Murphy’s Law – George Cooke, 1937 – 2006

Joel Murphy

Joel Murphy

I wish you all could have met my grandfather. Even if you only got to spend an evening with him, I guarantee you he would have made an impression. He was a born storyteller and he had an endless supply of jokes. I guarantee he would have made you smile.

Sadly, my grandfather passed away yesterday. He died in the hospital due to complications from heart surgery. My mother and my grandmother were by his side when he died.

He spent his formative years living on Malabar Farm in Ohio. Malabar was built in 1936 by Pulitzer Prize winning author Louis Bromfield, who wrote about life on the farm in his non-fiction books. My grandfather was living on Malabar Farm when Bromfield and his wife hosted Humphrey Bogart and Lauren Bacall’s wedding and honeymoon. Malabar Farm is now a state park.

My grandfather had a highly decorated military career in the Air Force. He was a Vietnam veteran. He spent his tour in Vietnam working for EOD, Explosive Ordnance Disposal. He helped design the cruise missile and went on to retire a full bird colonel. Grandpa was proud of his time in the military and enjoyed sharing stories about his travels and experiences on bases across the globe. He will have a full military funeral at Arlington National Cemetery, complete with a 21-gun salute.

He married my grandmother, Patricia, at a young age. They would have celebrated their fiftieth wedding anniversary next month. The two of them raised five children, my mother being the oldest. Sadly, my Uncle Timmy died many years ago. His ashes are spread on Mt. Jeez, which is part of Malabar Farm.

My brother and I are the oldest two grandchildren. When grandpa retired, he and grandma decided to move to Asheville, North Carolina. Our parents would have us stay with our grandparents during the summer. At first, we both went down together, but we would fight and get in so much trouble that they wisely decided to start having us visit one at a time.

I really value my time spent at my grandparent’s house in Asheville. Those few weeks I spent there each summer would always be fun and filled with activity. My grandfather was a man who liked working on projects, so we’d always be out in his garage building something or doing repairs around the house. He always took the time to explain things to me. He never talked down to me like so many adults do with young children and he seemed to genuinely love teaching me.

I also learned everything I know about computers from him. He was one of the first people I knew who owned a computer and he always had top of the line PCs. Friends would often drop off computers for him to repair, which he always seemed to relish. It was another project the two of us would work on together.

He was truly a jack-of-all-trades. He was an amateur photographer, fantastic chef, occasional poet and he could play the piano by ear. He was someone who rarely sat still. He liked taking on new challenges and learning new things and he excelled at everything he did.

No matter what the challenge was ahead of him, my grandfather would come up with a plan to solve it. He could look at a situation and easily break it down, figuring out step by step the most effective way to accomplish his goal. A few months ago, while he was having heart problems, he was at my mom’s house helping her get her house ready to sell.
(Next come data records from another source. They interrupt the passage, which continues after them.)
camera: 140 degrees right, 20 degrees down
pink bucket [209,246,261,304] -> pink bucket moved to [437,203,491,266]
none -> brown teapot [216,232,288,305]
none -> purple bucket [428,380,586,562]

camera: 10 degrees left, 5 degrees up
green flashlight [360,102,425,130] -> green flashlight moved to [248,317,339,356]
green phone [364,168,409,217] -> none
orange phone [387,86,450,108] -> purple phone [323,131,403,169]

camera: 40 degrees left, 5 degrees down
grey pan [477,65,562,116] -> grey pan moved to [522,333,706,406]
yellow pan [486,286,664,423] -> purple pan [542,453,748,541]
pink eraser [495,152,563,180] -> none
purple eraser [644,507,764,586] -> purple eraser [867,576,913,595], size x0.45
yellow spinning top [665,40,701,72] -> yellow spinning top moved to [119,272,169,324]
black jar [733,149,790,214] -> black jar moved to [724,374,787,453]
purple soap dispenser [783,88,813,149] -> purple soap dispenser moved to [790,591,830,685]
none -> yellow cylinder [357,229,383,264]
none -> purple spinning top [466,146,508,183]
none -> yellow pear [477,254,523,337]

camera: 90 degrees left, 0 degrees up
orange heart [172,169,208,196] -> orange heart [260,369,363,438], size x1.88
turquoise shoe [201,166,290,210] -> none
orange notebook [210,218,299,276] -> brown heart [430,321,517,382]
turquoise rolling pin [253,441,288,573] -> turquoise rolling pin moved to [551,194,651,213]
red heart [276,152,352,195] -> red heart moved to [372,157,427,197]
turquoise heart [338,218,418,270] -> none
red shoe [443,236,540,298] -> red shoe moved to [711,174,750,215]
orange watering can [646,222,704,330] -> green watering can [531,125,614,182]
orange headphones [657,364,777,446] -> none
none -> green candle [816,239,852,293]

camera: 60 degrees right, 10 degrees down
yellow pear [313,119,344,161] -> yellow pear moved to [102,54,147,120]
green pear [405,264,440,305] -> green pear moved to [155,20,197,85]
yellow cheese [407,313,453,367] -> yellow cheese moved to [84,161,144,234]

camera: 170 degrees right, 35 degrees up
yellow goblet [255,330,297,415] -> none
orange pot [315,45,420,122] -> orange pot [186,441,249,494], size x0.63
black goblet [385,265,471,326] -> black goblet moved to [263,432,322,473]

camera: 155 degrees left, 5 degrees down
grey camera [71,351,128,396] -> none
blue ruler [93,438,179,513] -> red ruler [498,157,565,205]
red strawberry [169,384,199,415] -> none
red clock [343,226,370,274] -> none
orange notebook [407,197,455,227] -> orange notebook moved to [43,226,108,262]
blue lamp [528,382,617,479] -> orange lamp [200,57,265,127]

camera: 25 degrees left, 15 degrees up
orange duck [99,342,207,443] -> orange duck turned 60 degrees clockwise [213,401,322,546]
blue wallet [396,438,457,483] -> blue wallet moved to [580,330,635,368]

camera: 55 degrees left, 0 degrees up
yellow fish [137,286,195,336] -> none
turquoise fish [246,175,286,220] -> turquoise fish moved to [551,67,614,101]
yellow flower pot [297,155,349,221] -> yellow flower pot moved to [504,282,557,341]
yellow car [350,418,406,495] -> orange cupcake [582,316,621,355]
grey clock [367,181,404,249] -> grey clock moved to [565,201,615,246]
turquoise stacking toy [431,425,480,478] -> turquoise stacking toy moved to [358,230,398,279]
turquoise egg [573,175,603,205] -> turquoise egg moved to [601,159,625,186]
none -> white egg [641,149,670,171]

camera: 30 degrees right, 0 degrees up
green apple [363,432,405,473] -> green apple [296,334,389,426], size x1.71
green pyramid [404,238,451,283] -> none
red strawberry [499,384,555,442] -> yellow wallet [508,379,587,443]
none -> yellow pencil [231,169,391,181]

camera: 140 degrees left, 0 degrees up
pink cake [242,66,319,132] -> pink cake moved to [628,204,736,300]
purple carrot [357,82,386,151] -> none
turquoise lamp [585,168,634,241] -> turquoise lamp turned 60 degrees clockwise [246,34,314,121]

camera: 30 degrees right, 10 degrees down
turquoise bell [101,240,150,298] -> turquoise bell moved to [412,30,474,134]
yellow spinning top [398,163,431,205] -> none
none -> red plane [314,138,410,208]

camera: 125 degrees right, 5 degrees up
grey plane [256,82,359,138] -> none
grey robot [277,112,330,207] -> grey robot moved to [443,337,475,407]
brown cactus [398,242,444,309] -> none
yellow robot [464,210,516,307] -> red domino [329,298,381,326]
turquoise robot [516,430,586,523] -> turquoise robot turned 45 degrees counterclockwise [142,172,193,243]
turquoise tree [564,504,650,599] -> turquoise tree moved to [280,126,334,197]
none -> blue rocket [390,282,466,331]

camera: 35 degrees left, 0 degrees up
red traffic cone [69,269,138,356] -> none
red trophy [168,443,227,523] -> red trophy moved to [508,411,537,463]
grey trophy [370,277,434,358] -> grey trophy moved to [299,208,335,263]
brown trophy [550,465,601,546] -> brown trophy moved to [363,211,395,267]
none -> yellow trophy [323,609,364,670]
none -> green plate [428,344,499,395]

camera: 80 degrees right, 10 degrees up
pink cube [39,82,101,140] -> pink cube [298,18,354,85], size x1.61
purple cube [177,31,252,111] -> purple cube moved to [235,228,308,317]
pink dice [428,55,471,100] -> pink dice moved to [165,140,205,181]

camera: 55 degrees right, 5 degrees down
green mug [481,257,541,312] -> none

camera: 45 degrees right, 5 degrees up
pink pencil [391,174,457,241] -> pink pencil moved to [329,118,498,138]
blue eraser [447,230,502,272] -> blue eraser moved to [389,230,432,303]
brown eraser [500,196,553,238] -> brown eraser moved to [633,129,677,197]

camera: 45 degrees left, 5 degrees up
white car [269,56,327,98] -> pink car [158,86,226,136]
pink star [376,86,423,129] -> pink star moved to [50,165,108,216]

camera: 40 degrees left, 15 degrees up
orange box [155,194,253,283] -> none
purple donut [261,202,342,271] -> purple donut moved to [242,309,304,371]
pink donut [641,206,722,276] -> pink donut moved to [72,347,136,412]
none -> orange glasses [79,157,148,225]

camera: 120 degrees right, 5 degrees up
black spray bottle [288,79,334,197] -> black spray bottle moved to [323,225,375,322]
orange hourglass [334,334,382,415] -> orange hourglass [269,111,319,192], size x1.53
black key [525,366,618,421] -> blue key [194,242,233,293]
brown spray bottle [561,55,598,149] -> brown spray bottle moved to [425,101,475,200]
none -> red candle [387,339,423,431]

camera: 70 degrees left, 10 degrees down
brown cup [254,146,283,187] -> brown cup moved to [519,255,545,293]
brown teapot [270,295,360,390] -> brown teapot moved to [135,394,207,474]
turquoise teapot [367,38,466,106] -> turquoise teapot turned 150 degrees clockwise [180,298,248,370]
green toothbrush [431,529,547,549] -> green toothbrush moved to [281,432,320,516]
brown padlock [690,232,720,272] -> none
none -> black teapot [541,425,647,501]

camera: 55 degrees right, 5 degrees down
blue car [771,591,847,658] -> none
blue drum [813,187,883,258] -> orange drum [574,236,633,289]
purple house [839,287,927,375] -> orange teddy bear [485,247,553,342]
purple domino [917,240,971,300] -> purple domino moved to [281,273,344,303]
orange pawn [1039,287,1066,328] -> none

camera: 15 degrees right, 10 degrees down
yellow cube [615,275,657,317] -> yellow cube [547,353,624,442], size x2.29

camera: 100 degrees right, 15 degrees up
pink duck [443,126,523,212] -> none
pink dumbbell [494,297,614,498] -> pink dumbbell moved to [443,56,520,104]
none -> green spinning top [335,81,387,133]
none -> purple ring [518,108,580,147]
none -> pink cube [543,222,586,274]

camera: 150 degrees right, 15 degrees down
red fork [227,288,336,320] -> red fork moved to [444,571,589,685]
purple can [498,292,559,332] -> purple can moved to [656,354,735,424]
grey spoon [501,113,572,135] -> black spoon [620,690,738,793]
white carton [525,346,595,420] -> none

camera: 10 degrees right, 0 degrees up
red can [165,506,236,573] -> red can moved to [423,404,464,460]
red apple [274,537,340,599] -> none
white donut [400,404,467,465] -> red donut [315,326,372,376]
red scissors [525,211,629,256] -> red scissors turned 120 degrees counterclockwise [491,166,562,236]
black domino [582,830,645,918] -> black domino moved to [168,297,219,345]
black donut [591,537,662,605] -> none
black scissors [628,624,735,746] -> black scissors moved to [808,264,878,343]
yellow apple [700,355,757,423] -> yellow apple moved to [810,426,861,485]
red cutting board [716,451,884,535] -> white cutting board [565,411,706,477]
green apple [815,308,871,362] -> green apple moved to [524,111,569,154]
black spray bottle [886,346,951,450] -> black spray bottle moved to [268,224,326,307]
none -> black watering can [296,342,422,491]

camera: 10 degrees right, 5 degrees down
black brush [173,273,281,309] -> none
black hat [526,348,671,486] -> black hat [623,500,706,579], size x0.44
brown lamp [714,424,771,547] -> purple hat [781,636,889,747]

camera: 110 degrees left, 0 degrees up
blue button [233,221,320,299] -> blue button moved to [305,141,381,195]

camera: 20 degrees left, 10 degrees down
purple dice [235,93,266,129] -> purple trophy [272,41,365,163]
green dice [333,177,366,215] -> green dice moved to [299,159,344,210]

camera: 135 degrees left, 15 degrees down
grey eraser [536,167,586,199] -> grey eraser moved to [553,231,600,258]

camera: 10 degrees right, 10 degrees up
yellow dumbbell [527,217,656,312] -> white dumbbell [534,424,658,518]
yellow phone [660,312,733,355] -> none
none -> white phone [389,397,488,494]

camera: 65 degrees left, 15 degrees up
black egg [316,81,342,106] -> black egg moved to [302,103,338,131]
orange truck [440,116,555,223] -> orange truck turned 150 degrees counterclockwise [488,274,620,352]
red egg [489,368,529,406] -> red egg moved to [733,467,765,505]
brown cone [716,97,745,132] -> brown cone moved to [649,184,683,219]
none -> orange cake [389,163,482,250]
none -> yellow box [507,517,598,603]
Each day he had a list of projects to accomplish and he didn’t stop that day until they were all done.

My grandfather definitely helped me expand my horizons. When I was a kid, I was an incredibly picky eater. Grandpa was adamant that I at least try everything on my plate, which I, of course, protested. I remember when he was in town helping my mom, we all went out to an authentic Greek restaurant for dinner. I voluntarily tried the grape leaves and various other strange appetizers on the table and shared a bottle of retsina with him. I really enjoyed everything too. I never would have made it to that point without him pushing me to try new things.

The absolute best part about that dinner was hearing all of his stories about when he was stationed in Greece. I swear, it was almost like being there. We were in the restaurant for over three hours, but the time flew by.

My grandfather was always very supportive of me. He came to my school plays, soccer games and was there for my high school graduation. When I started HoboTrashcan, he signed up for the newsletter and checked the site each week. Many weeks he would send me a quick email to let me know he enjoyed my column or a particular article on the site.

I know he was proud of me, but part of me is sad that he won’t be around to see where I go from here. I believe HoboTrashcan will lead to bigger and better things and I wanted him to be there to see it happen. I know he was happy to be at Brian’s wedding last November and I’m devastated that he won’t be at mine someday. I wanted to be able to show him that all of his lessons and advice paid off.

I feel like I still need him around. There is still so much more he could teach me. The man was really like a second father to me. I’m absolutely positive I wouldn’t be the man I am today without his guidance. I value every second I spent with him. He was one of the strongest, most intelligent and honorable men I have ever known.

I love you so much and I miss you, grandpa. I know I’ll see you again someday.